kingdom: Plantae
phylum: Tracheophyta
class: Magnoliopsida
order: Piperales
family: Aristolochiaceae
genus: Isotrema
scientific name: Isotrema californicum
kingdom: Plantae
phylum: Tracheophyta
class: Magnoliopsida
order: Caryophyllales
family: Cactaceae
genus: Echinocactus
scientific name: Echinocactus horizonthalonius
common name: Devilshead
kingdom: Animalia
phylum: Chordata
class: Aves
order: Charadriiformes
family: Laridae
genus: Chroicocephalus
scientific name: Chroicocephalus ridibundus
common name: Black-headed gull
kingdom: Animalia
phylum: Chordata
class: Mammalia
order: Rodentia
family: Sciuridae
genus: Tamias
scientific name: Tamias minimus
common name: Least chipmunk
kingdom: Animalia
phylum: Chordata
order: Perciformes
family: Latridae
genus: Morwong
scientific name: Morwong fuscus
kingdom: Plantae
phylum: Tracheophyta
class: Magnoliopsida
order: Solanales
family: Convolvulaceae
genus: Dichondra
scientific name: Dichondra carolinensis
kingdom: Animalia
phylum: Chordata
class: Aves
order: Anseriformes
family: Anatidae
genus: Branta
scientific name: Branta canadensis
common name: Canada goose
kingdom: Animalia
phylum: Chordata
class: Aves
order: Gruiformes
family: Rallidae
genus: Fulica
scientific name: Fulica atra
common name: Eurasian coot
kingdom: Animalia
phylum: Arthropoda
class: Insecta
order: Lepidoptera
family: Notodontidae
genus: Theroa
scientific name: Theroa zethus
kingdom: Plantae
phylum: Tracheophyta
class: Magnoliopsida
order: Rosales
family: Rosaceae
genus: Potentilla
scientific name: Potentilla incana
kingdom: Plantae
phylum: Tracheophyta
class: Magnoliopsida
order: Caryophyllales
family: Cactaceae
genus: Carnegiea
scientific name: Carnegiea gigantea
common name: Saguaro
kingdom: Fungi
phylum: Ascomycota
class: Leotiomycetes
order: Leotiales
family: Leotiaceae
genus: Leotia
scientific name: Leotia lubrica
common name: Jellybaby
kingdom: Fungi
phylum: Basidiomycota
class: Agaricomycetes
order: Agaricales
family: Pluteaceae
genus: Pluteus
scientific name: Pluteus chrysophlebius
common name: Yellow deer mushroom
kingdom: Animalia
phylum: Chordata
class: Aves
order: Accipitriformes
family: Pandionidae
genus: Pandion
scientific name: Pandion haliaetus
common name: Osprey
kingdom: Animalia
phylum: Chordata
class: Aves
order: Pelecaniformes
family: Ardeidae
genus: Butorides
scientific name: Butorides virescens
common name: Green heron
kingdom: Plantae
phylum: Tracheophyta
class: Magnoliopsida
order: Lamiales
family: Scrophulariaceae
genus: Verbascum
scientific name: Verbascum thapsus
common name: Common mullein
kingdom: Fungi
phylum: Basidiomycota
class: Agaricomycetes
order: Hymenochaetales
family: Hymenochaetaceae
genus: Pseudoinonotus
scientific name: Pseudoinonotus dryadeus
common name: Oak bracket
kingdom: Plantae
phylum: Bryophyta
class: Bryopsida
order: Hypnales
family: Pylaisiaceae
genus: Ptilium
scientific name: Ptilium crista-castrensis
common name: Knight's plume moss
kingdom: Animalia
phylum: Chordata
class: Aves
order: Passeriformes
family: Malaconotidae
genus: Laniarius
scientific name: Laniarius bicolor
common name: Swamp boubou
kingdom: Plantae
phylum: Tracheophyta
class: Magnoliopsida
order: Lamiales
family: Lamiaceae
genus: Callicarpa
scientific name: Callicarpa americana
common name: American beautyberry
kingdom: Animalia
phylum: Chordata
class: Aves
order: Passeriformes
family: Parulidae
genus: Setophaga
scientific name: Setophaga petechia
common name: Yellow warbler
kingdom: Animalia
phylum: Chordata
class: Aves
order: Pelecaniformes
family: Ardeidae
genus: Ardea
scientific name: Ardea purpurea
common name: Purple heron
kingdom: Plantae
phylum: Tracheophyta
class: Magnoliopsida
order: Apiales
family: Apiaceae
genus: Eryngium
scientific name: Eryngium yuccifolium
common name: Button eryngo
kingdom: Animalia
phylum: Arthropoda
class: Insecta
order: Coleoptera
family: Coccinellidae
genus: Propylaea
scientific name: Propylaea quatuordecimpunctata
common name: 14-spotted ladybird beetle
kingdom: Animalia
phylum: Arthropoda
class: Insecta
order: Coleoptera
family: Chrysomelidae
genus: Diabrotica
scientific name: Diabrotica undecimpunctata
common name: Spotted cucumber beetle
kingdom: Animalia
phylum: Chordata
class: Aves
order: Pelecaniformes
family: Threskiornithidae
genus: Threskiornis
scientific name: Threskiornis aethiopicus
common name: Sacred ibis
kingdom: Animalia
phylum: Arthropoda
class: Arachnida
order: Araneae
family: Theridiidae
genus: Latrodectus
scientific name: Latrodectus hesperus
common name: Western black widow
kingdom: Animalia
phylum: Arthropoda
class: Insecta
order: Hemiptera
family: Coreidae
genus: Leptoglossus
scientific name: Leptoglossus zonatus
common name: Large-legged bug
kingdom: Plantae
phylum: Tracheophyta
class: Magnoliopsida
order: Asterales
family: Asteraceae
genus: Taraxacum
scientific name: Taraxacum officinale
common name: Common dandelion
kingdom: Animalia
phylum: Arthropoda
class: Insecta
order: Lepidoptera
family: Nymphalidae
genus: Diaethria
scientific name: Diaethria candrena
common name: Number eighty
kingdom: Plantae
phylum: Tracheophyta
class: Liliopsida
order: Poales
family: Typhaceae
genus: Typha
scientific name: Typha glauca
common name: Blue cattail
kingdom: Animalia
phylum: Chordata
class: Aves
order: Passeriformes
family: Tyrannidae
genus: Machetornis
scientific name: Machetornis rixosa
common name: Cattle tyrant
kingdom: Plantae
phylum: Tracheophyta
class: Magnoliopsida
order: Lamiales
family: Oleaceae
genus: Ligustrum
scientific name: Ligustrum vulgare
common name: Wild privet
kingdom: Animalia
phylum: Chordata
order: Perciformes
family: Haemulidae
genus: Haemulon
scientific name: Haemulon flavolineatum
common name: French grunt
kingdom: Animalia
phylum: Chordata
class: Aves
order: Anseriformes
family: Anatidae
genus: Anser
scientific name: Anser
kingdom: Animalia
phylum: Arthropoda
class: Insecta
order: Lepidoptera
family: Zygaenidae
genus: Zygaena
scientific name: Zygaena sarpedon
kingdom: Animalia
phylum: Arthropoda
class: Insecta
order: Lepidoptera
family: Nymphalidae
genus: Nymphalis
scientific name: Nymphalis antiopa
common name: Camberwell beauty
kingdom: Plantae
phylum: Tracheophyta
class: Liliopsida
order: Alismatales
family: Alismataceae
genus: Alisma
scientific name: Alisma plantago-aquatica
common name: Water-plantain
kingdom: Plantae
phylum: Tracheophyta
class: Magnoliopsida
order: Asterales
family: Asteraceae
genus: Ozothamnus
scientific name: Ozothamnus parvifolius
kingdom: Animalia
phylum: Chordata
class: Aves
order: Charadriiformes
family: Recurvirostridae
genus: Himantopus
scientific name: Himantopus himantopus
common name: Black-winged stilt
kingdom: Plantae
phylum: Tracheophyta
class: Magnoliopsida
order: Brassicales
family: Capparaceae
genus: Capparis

______________________________

EXERCISE PROMPT: Retype every line of the records word for word, in the same order.

ANSWER TO THIS EXERCISE:
kingdom: Plantae
phylum: Tracheophyta
class: Magnoliopsida
order: Piperales
family: Aristolochiaceae
genus: Isotrema
scientific name: Isotrema californicum
kingdom: Plantae
phylum: Tracheophyta
class: Magnoliopsida
order: Caryophyllales
family: Cactaceae
genus: Echinocactus
scientific name: Echinocactus horizonthalonius
common name: Devilshead
kingdom: Animalia
phylum: Chordata
class: Aves
order: Charadriiformes
family: Laridae
genus: Chroicocephalus
scientific name: Chroicocephalus ridibundus
common name: Black-headed gull
kingdom: Animalia
phylum: Chordata
class: Mammalia
order: Rodentia
family: Sciuridae
genus: Tamias
scientific name: Tamias minimus
common name: Least chipmunk
kingdom: Animalia
phylum: Chordata
order: Perciformes
family: Latridae
genus: Morwong
scientific name: Morwong fuscus
kingdom: Plantae
phylum: Tracheophyta
class: Magnoliopsida
order: Solanales
family: Convolvulaceae
genus: Dichondra
scientific name: Dichondra carolinensis
kingdom: Animalia
phylum: Chordata
class: Aves
order: Anseriformes
family: Anatidae
genus: Branta
scientific name: Branta canadensis
common name: Canada goose
kingdom: Animalia
phylum: Chordata
class: Aves
order: Gruiformes
family: Rallidae
genus: Fulica
scientific name: Fulica atra
common name: Eurasian coot
kingdom: Animalia
phylum: Arthropoda
class: Insecta
order: Lepidoptera
family: Notodontidae
genus: Theroa
scientific name: Theroa zethus
kingdom: Plantae
phylum: Tracheophyta
class: Magnoliopsida
order: Rosales
family: Rosaceae
genus: Potentilla
scientific name: Potentilla incana
kingdom: Plantae
phylum: Tracheophyta
class: Magnoliopsida
order: Caryophyllales
family: Cactaceae
genus: Carnegiea
scientific name: Carnegiea gigantea
common name: Saguaro
kingdom: Fungi
phylum: Ascomycota
class: Leotiomycetes
order: Leotiales
family: Leotiaceae
genus: Leotia
scientific name: Leotia lubrica
common name: Jellybaby
kingdom: Fungi
phylum: Basidiomycota
class: Agaricomycetes
order: Agaricales
family: Pluteaceae
genus: Pluteus
scientific name: Pluteus chrysophlebius
common name: Yellow deer mushroom
kingdom: Animalia
phylum: Chordata
class: Aves
order: Accipitriformes
family: Pandionidae
genus: Pandion
scientific name: Pandion haliaetus
common name: Osprey
kingdom: Animalia
phylum: Chordata
class: Aves
order: Pelecaniformes
family: Ardeidae
genus: Butorides
scientific name: Butorides virescens
common name: Green heron
kingdom: Plantae
phylum: Tracheophyta
class: Magnoliopsida
order: Lamiales
family: Scrophulariaceae
genus: Verbascum
scientific name: Verbascum thapsus
common name: Common mullein
kingdom: Fungi
phylum: Basidiomycota
class: Agaricomycetes
order: Hymenochaetales
family: Hymenochaetaceae
genus: Pseudoinonotus
scientific name: Pseudoinonotus dryadeus
common name: Oak bracket
kingdom: Plantae
phylum: Bryophyta
class: Bryopsida
order: Hypnales
family: Pylaisiaceae
genus: Ptilium
scientific name: Ptilium crista-castrensis
common name: Knight's plume moss
kingdom: Animalia
phylum: Chordata
class: Aves
order: Passeriformes
family: Malaconotidae
genus: Laniarius
scientific name: Laniarius bicolor
common name: Swamp boubou
kingdom: Plantae
phylum: Tracheophyta
class: Magnoliopsida
order: Lamiales
family: Lamiaceae
genus: Callicarpa
scientific name: Callicarpa americana
common name: American beautyberry
kingdom: Animalia
phylum: Chordata
class: Aves
order: Passeriformes
family: Parulidae
genus: Setophaga
scientific name: Setophaga petechia
common name: Yellow warbler
kingdom: Animalia
phylum: Chordata
class: Aves
order: Pelecaniformes
family: Ardeidae
genus: Ardea
scientific name: Ardea purpurea
common name: Purple heron
kingdom: Plantae
phylum: Tracheophyta
class: Magnoliopsida
order: Apiales
family: Apiaceae
genus: Eryngium
scientific name: Eryngium yuccifolium
common name: Button eryngo
kingdom: Animalia
phylum: Arthropoda
class: Insecta
order: Coleoptera
family: Coccinellidae
genus: Propylaea
scientific name: Propylaea quatuordecimpunctata
common name: 14-spotted ladybird beetle
kingdom: Animalia
phylum: Arthropoda
class: Insecta
order: Coleoptera
family: Chrysomelidae
genus: Diabrotica
scientific name: Diabrotica undecimpunctata
common name: Spotted cucumber beetle
kingdom: Animalia
phylum: Chordata
class: Aves
order: Pelecaniformes
family: Threskiornithidae
genus: Threskiornis
scientific name: Threskiornis aethiopicus
common name: Sacred ibis
kingdom: Animalia
phylum: Arthropoda
class: Arachnida
order: Araneae
family: Theridiidae
genus: Latrodectus
scientific name: Latrodectus hesperus
common name: Western black widow
kingdom: Animalia
phylum: Arthropoda
class: Insecta
order: Hemiptera
family: Coreidae
genus: Leptoglossus
scientific name: Leptoglossus zonatus
common name: Large-legged bug
kingdom: Plantae
phylum: Tracheophyta
class: Magnoliopsida
order: Asterales
family: Asteraceae
genus: Taraxacum
scientific name: Taraxacum officinale
common name: Common dandelion
kingdom: Animalia
phylum: Arthropoda
class: Insecta
order: Lepidoptera
family: Nymphalidae
genus: Diaethria
scientific name: Diaethria candrena
common name: Number eighty
kingdom: Plantae
phylum: Tracheophyta
class: Liliopsida
order: Poales
family: Typhaceae
genus: Typha
scientific name: Typha glauca
common name: Blue cattail
kingdom: Animalia
phylum: Chordata
class: Aves
order: Passeriformes
family: Tyrannidae
genus: Machetornis
scientific name: Machetornis rixosa
common name: Cattle tyrant
kingdom: Plantae
phylum: Tracheophyta
class: Magnoliopsida
order: Lamiales
family: Oleaceae
genus: Ligustrum
scientific name: Ligustrum vulgare
common name: Wild privet
kingdom: Animalia
phylum: Chordata
order: Perciformes
family: Haemulidae
genus: Haemulon
scientific name: Haemulon flavolineatum
common name: French grunt
kingdom: Animalia
phylum: Chordata
class: Aves
order: Anseriformes
family: Anatidae
genus: Anser
scientific name: Anser
kingdom: Animalia
phylum: Arthropoda
class: Insecta
order: Lepidoptera
family: Zygaenidae
genus: Zygaena
scientific name: Zygaena sarpedon
kingdom: Animalia
phylum: Arthropoda
class: Insecta
order: Lepidoptera
family: Nymphalidae
genus: Nymphalis
scientific name: Nymphalis antiopa
common name: Camberwell beauty
kingdom: Plantae
phylum: Tracheophyta
class: Liliopsida
order: Alismatales
family: Alismataceae
genus: Alisma
scientific name: Alisma plantago-aquatica
common name: Water-plantain
kingdom: Plantae
phylum: Tracheophyta
class: Magnoliopsida
order: Asterales
family: Asteraceae
genus: Ozothamnus
scientific name: Ozothamnus parvifolius
kingdom: Animalia
phylum: Chordata
class: Aves
order: Charadriiformes
family: Recurvirostridae
genus: Himantopus
scientific name: Himantopus himantopus
common name: Black-winged stilt
kingdom: Plantae
phylum: Tracheophyta
class: Magnoliopsida
order: Brassicales
family: Capparaceae
genus: Capparis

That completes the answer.